Grüne Augen soll er haben, hellbraune Haare und mindestens zwei Fremdsprachen fließend beherrschen. Viel mehr vermag man in Mexiko zur Stunde über den schon jetzt legendären „Comandante Marcos“, der in der Neujahrsnacht der „illegalen“ PRI-Regierung den „Volkskrieg“ erklärt hatte, kaum zu sagen. Doch schon diese spärlichen Angaben zur stets maskierten Person kommen der mexikanischen Regierung nicht ungelegen: In ihren Augen ist der Guerillaführer ein weißer Verführer. Seit Beginn des Konflikts versuchte die Führung in Mexiko- Stadt die bewaffnete Revolte der indianischen Rebellen als das Werk von ortsfremden „Profis der Gewalt“ zu präsentieren, die die Verzweiflung der marginalisierten Indianer für ihre eigenen „ideologischen Zwecke“ nutzten. Entlarvend ist dabei schon der rassistische Unterton, mit dem heute wie seit Jahrhunderten den seit jeher rebellischen IndianerInnen von Chiapas die Fähigkeit zu Organisation und politischer Militanz abgesprochen wird.

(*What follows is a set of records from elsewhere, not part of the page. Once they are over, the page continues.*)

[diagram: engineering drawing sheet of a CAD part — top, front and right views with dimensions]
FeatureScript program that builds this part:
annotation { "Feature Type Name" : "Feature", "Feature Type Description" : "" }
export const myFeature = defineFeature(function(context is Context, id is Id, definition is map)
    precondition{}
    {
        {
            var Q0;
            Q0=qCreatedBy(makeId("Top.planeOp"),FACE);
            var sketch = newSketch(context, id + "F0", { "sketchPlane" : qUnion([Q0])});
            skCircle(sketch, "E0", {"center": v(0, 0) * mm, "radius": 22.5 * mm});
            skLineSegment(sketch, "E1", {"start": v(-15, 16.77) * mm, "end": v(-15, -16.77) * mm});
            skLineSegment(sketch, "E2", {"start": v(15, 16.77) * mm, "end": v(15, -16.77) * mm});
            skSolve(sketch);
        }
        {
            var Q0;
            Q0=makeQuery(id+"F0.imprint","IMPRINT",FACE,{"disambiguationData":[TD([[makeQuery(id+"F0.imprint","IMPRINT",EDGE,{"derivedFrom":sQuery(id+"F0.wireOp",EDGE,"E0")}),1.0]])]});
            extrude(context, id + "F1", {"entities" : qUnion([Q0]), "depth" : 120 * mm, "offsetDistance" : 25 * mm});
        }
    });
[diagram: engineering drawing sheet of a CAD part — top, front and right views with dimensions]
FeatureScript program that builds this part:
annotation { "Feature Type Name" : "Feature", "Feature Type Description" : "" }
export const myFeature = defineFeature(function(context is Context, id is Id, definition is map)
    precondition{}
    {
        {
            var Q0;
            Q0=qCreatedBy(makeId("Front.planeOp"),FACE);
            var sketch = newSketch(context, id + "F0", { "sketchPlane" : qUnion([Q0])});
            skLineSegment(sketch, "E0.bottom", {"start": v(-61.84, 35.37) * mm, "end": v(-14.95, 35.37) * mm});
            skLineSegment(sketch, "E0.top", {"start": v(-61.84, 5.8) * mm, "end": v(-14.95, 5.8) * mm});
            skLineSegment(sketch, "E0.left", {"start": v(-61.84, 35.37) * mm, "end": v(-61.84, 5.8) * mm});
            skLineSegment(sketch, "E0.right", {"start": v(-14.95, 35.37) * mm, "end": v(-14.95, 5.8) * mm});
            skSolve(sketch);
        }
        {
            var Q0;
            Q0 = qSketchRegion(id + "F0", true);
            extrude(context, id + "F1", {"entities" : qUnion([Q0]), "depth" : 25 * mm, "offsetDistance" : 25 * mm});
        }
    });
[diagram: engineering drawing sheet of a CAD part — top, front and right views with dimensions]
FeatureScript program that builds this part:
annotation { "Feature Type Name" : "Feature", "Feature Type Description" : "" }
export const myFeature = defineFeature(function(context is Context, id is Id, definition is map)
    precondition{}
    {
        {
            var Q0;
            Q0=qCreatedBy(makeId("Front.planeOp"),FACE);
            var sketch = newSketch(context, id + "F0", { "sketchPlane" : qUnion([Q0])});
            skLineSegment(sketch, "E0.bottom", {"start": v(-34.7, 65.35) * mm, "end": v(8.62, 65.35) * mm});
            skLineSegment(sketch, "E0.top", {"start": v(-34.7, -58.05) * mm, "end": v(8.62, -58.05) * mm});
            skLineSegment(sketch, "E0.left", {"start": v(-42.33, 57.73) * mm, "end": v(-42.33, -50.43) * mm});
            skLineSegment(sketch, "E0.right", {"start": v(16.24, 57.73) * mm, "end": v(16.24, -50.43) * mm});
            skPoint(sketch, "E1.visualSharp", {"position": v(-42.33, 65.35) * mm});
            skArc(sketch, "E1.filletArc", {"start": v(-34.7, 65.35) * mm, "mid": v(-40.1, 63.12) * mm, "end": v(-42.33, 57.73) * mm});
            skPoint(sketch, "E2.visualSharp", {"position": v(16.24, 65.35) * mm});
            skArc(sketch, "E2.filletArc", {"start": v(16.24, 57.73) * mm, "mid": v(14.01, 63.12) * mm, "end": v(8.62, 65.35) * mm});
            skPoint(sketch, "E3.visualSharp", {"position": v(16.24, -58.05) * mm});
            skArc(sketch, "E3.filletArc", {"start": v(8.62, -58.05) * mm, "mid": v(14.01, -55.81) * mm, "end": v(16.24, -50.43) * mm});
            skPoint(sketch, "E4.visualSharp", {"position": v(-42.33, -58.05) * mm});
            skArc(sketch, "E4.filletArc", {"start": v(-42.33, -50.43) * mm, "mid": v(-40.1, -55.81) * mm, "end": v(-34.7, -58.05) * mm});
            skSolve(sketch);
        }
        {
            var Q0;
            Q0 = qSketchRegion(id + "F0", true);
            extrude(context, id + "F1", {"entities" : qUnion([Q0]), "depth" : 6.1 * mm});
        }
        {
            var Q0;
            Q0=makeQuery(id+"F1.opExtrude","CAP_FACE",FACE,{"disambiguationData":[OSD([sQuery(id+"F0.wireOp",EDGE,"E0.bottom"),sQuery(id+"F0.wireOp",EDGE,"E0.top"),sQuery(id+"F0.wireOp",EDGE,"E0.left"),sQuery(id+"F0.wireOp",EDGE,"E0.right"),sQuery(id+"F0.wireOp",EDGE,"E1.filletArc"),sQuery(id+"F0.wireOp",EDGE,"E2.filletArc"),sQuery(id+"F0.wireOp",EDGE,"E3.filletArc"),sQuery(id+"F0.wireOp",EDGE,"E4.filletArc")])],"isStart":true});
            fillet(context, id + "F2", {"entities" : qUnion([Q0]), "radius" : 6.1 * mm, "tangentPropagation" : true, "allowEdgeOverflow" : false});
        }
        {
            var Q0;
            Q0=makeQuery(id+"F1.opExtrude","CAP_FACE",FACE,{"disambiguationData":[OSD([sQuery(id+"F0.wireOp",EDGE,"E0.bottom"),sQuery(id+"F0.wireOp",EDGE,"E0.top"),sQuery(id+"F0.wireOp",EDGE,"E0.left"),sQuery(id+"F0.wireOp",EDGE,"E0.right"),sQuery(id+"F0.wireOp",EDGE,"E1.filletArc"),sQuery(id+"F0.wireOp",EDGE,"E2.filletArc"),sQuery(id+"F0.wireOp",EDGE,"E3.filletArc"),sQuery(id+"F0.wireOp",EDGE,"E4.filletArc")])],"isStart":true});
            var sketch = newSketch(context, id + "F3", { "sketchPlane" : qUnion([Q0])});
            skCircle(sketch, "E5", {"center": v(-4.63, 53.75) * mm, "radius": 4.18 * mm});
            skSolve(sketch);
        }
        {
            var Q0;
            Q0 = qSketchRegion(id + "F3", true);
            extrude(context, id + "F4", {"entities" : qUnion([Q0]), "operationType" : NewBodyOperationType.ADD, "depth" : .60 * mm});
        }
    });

Tatsächlich gilt mittlerweile als sicher, daß der junge Comandante – sein Alter wird auf Mitte 20 geschätzt – weder indianischer Abstammung noch in Chiapas geboren ist. Augenzeugen beschreiben den selbstsicher auftretenden Comandante mit den vollendeten Umgangsformen eher als Mestizen, und er selbst versichert, „wie alle anderen in unseren Reihen“ gebürtiger Mexikaner zu sein.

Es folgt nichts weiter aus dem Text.